This post originally appeared on my tinyletter, Where is my Mind?
I am writing two manuscripts right now, both memoirs of sort. The first one, which is largely complete, is a collection of my blog posts over the past 8 years that fall under the umbrella of Bad Female Academic. A number of people are now graciously reading it and giving me feedback, and it is all largely positive, except that they are having trouble figuring out WHEN things are happening as I try to weave multiple blog posts together into a more solid whole.
My other manuscript is called Reconstructing ’95, and it is my attempt to reconstruct that year in my life and how it continues to influence my life more than 20 years later. Also, rape culture. I have decided to format it thusly: each “chapter” alternates between a month in 1995, starting with January, and then comes a chapter called “Now-ish.” When I sent out a very preliminary draft, more of a detailed outline, the feedback I got was that the way I formatted the time was confusing and it all seemed really rushed. It was an outline, but I couldn’t articulate why it was important to format the chapters the way I did.
From ADDitude Magazine (https://www.additudemag.com/adhd-in-adults-nervous-system/)
The ADHD world is curvilinear. Past, present, and future are never separate and distinct. Everything is now. People with ADHD live in a permanent present and have a hard time learning from the past or looking into the future to see the inescapable consequences of their actions.
From ADHD Homestead (http://adhdhomestead.net/time-blindness/):
Time blindness isn’t just a matter of ‘feeling like’ time is moving quickly or slowly. It’s a failure to view time as linear, concrete, or even finite.
Or to put it scientifically (https://pdfs.semanticscholar.org/3896/2971646fa8c4cd19e780a25882c8859b2f97.pdf):
impaired dopamine dynamics have systemic consequences for cognitive function, essentially recalibrating the clock that sets the time scale for the subjective experience of temporal events.
I write like how I experience the world and time with ADHD. Everything is now. There is an immediacy to everything that happens, that has happened, that is happening. I think it’s why I took to blogging so easily. It was now and celebrated now. Pulling the posts together is, for me, all now, all happening still at the same time. And I think for an academic, when institutions are so slow to change, it might just as well still be now, all the time a permanent now for academia.

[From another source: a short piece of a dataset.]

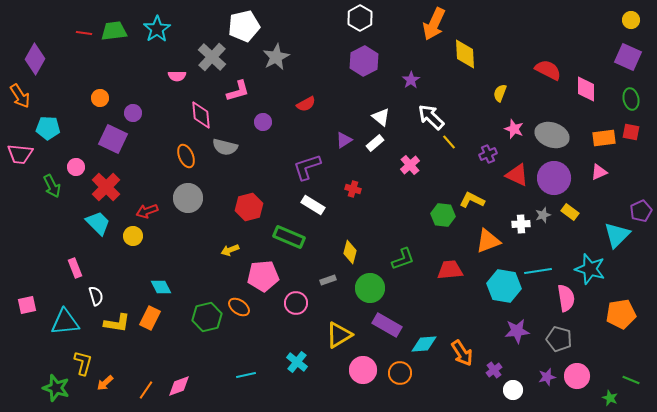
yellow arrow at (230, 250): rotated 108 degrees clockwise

As for my memoir, well, you know what? This is how I experienced the trauma and the aftermath. This even rudimentary organizational structure is more than my brain typically can process. It also shows how dissociative I have become with that year, that it cleaves itself off from the permanent now-ness of my memory.
So while I think I do need more sign-posts for readers, I’m not going to fundamentally change my style. I’m going to explain (in the appropriate ways) that I have ADHD and that this reading will give you a glimpse into what my perception is like, how I experience time, how I process the events that are happening around me, and how I keep processing them long after the fact.
I have a hard time because my way of seeing time isn’t the same as most people’s. And so my book is going to be different than most people’s. I think I really, really, really, really like that.